The boy was so tired from rowing back and forth between his father and the catfish that he could barely keep his eyes open and barely noticed the dreamlike beauty of the palace around him.  When he finally found his father he was on top of a throne, which was on top of a throne, which was on top of an elephant who was sitting in a throne.  The boy stopped at the foot of the thrones and shouted up so he could be heard.

"Are you the Supreme Ruler and Emperor of the World now, Dad?"

"What does it look like?"

His father seemed grumpy.

"Dad, be happy that you're Supreme Ruler and Emperor of the World!  There's nothing better!  No one is above you, no one is higher!"

His father groused and slouched down in his seat.

"We'll see about that."

And they both went to bed.

In the boy's room he slept soundly, for he had had a very busy day.

In the emperor's room, however, he tossed and turned.  He still wasn't satisfied, but he couldn't think of anything else to wish for.  He tossed and turned all night, but everyone eventually gets tired.  His eyelids began to droop and he started to slip into sleep's embrace . . .until the sun rose and the first rays of the morning's sunrise fell across his face.  He leapt out of bed.

"Wake up!" he yelled, shaking his son.  "I need you to go see the catfish!"

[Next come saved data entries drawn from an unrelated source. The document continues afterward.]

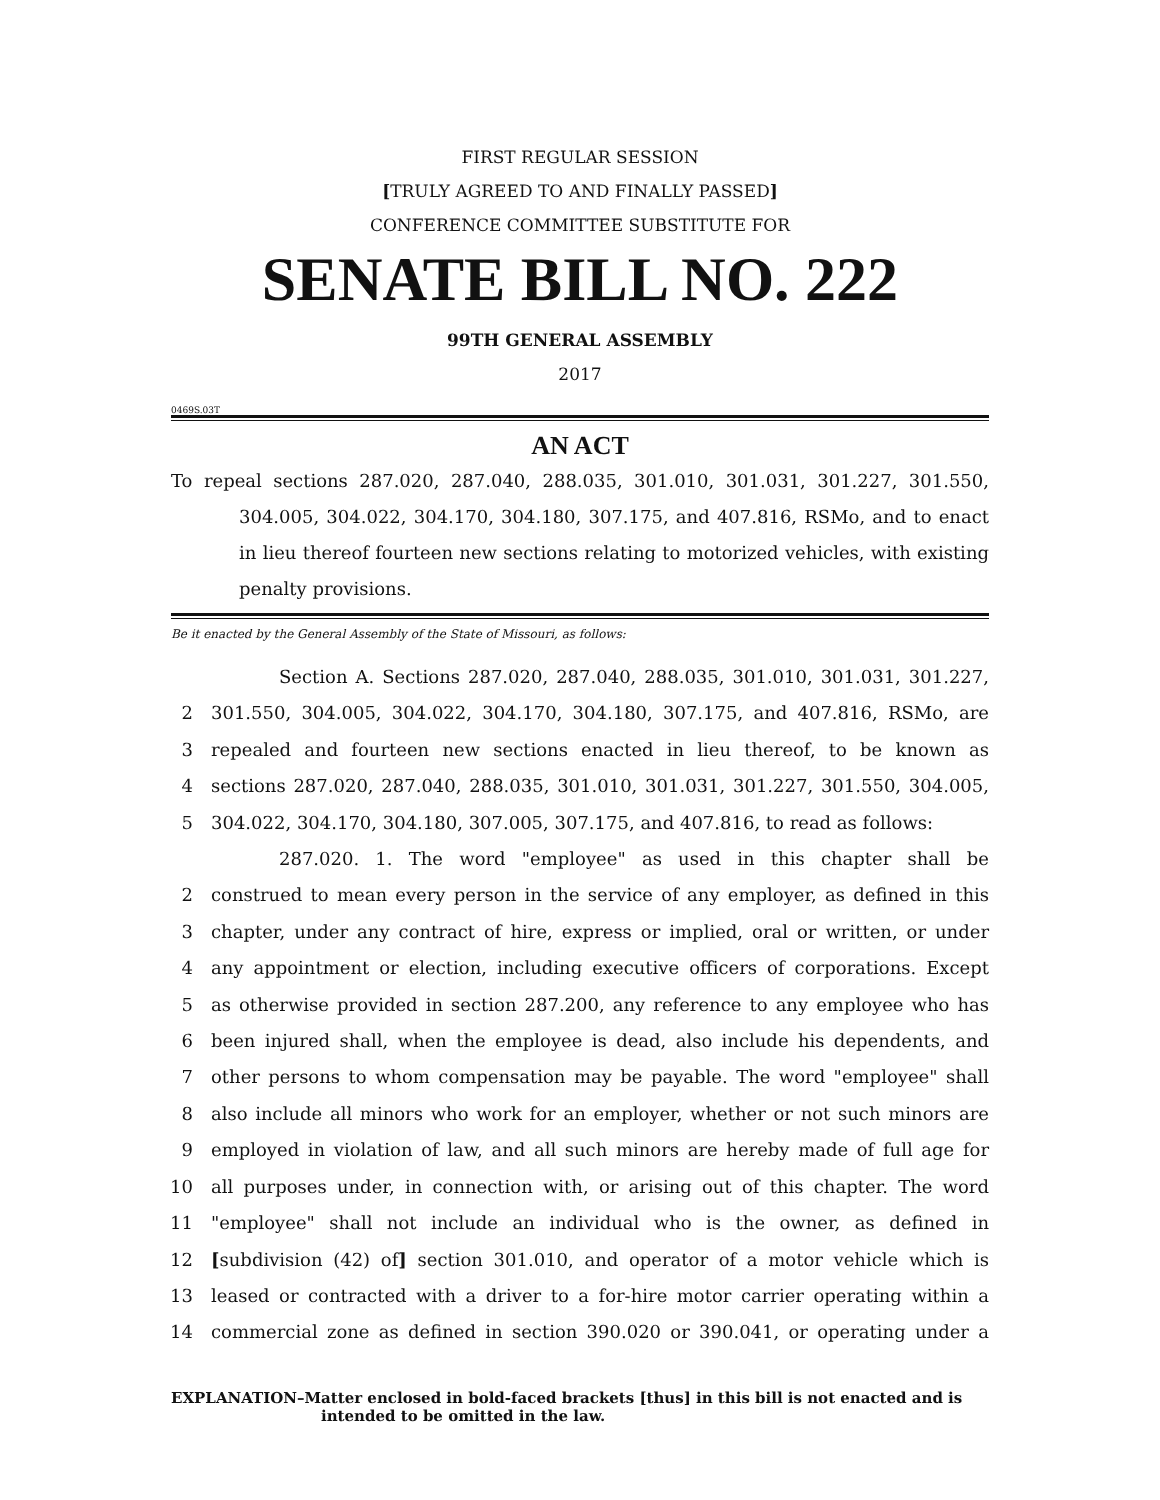FIRST REGULAR SESSION
[TRULY AGREED TO AND FINALLY PASSED]
CONFERENCE COMMITTEE SUBSTITUTE FOR
SENATE BILL NO. 222
99TH GENERAL ASSEMBLY
2017
0469S.03T
AN ACT
To repeal sections 287.020, 287.040, 288.035, 301.010, 301.031, 301.227, 301.550, 304.005, 304.022, 304.170, 304.180, 307.175, and 407.816, RSMo, and to enact in lieu thereof fourteen new sections relating to motorized vehicles, with existing penalty provisions.
Be it enacted by the General Assembly of the State of Missouri, as follows:
Section A. Sections 287.020, 287.040, 288.035, 301.010, 301.031, 301.227,
2 301.550, 304.005, 304.022, 304.170, 304.180, 307.175, and 407.816, RSMo, are
3 repealed and fourteen new sections enacted in lieu thereof, to be known as
4 sections 287.020, 287.040, 288.035, 301.010, 301.031, 301.227, 301.550, 304.005,
5 304.022, 304.170, 304.180, 307.005, 307.175, and 407.816, to read as follows:
287.020. 1. The word "employee" as used in this chapter shall be
2 construed to mean every person in the service of any employer, as defined in this
3 chapter, under any contract of hire, express or implied, oral or written, or under
4 any appointment or election, including executive officers of corporations. Except
5 as otherwise provided in section 287.200, any reference to any employee who has
6 been injured shall, when the employee is dead, also include his dependents, and
7 other persons to whom compensation may be payable. The word "employee" shall
8 also include all minors who work for an employer, whether or not such minors are
9 employed in violation of law, and all such minors are hereby made of full age for
10 all purposes under, in connection with, or arising out of this chapter. The word
11 "employee" shall not include an individual who is the owner, as defined in
12 [subdivision (42) of] section 301.010, and operator of a motor vehicle which is
13 leased or contracted with a driver to a for-hire motor carrier operating within a
14 commercial zone as defined in section 390.020 or 390.041, or operating under a
EXPLANATION–Matter enclosed in bold-faced brackets [thus] in this bill is not enacted and is intended to be omitted in the law.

"Ugh . . . Dad . . . what do you want now?"

"I want to be God!"


"You heard me!  I want to be God! I don't want to have to be at the mercy of the sun telling me when to wake up and the moon and the stars telling me when to go to sleep!  I don't want to have to swat away mosquitos or crack the shells before eating lobster!  I don't want to shave or tie my shoes!  I want to not have to want!  I WANT TO BE GOD!"


"But nothing!  GO NOW!"

And so the boy ran out of the palace and got into his leaky rowboat and rowed as hard and fast as he could.  When his boat cleared the trees of the lagoon there was a storm raging.  The sky was as black as tar, there was thunder and lightning, and there were even large waves in the small lagoon.  He had to stop a few times to bail water out of his rowboat as it was tossed back and forth.

"Your Highness!" he shouted.

"What does he want now?" the catfish calmly asked, and he was easily heard over the storm.

"He wants to be God!"

"Go home.  He's back in his rathole."

And that's where they're still living today.





  • In the original tale, it is the fisherman's wife who is the greedy/bully character who bosses around the titular fisherman.  Since I'm adapting this for live performance I changed the wife to a father so I wouldn't have to do a shrewish Monty Python-esque fake woman voice through the whole story. 
  • In the original tale the magic fish is a flounder.  I changed it to a catfish because I find catfish to be very funny-looking creatures.  I still want to do some work with the catfish's character, since right now he's just another person who's mean to the son.  I'm unsure in what direction to take the catfish's character from here, though.
  • The setting became swampy as opposed to the usual ocean locale originally just because of the catfish, but I like it a lot.  I'm thinking of making the story a little more "swampy," if that makes any sense.  Maybe give it more of a bayou kind of feel.
  • I want to go off a little more in the descriptions of the various palaces without going too overboard.
  • I'm also thinking of giving some type of a repeatable mantra-style direction to how the son gets to the lagoon.  (i.e. rowed straight for ten minutes, took a left at the log that looks like a toad, etc)
  • Lastly, I'm still unsure as to whether or not the son should get a name.